The term ‘ABSTRACT’ means, we cannot feel it with the help of five sense organs (for example we cannot see number 2 in our surroundings, environment or nature) but it can be explained in concrete fashion (for example: 2 pencils, 2 chairs etc).

The term ‘UNIVERSAL’ means the meaning in Mathematical Language does not change with the reference of time or place (for example: 2+3 = 5 was true in the past, is true in the present and will also be true in future until and unless the basic premises of Mathematics does not change. In the same way, 2+3 equals to 5 in India, 2+3 equals 5 in any other country also).

The term ‘SYMBOLIC’ means, Mathematical Language uses only symbols; Mathematical symbols (like: +, -, ≤, ≥, ×, ÷, %), letters from English Alphabet (like: x, y, z, m etc) and symbols from other languages (for example: α, Φ).

Due to the symbolic and abstract nature of mathematics, students face many problems in learning mathematics and it may generate mathematics phobia among students. The problems faced by students may be as follows:

• Mathematical meanings are more exact and precise than any other discipline. (for example: length of given line segment is 6 centimeter).

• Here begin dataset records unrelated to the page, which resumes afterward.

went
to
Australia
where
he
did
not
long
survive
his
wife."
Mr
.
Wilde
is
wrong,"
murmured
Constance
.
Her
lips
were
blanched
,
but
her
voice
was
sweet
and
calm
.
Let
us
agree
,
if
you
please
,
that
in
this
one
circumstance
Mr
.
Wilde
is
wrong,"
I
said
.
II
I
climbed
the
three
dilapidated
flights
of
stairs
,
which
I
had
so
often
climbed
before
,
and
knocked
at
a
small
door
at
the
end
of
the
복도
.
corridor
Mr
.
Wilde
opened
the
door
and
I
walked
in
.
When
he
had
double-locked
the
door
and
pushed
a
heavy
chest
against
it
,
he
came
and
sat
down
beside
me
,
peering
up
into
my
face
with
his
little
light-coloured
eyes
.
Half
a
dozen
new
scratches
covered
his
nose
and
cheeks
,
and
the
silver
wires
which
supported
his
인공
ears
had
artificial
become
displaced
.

Specific terms and terminology are used to represent or explain a mathematical concept. (for example: line, line segment, ray etc).

• The same mathematical concept may vary in representation in different branches of mathematics. (for example: the concept of POINT varies in representation in 2-Dimensional Geometry and 3-Dimensional Geometry).

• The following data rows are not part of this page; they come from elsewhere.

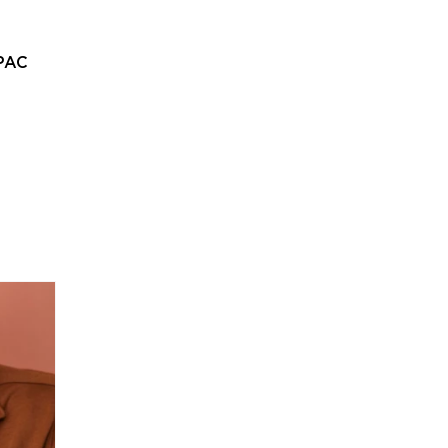
PAC
Home
About
Departments
Admissions
Alumni
St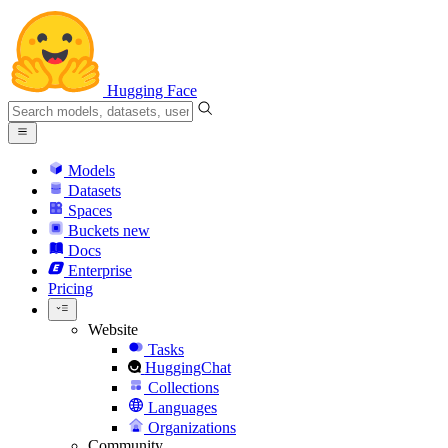
Hugging Face
Models
Datasets
Spaces
Buckets
new
Docs
Enterprise
Pricing
Website
Tasks
HuggingChat
Collections
Languages
Organizations
Community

Different terms are used on little variation for the same concept (for example: the boundary of any closed figures made by line segments is known as PERIMETER while the boundary of the closed curved figure is known as Circumference)

• Sometimes students and teacher follow the informal way of teaching and learning (for example: they use the word ‘GOL’ for a ‘CIRCLE’).

Some concepts have many verbal representations (for example: 3:30 or half-past three).

Specific challenges with translation (for example: plain can be translated as ‘VIMAAN’ instead of ‘SAMTAL’ in the Hindi language).

• Problems related to PRONUNCIATION (for example: in Hindi language, AAYT is pronounced as AAYAT)

Some technical specific mathematical terms have homophones in daily life. (for example: In Hindi language mathematical term ‘GOLA’ has homophone in daily like GOLA that is eatable or with which someone can play).

Therefore, to strengthen the mathematical learning, it is necessary to pay attention towards learning of mathematical language.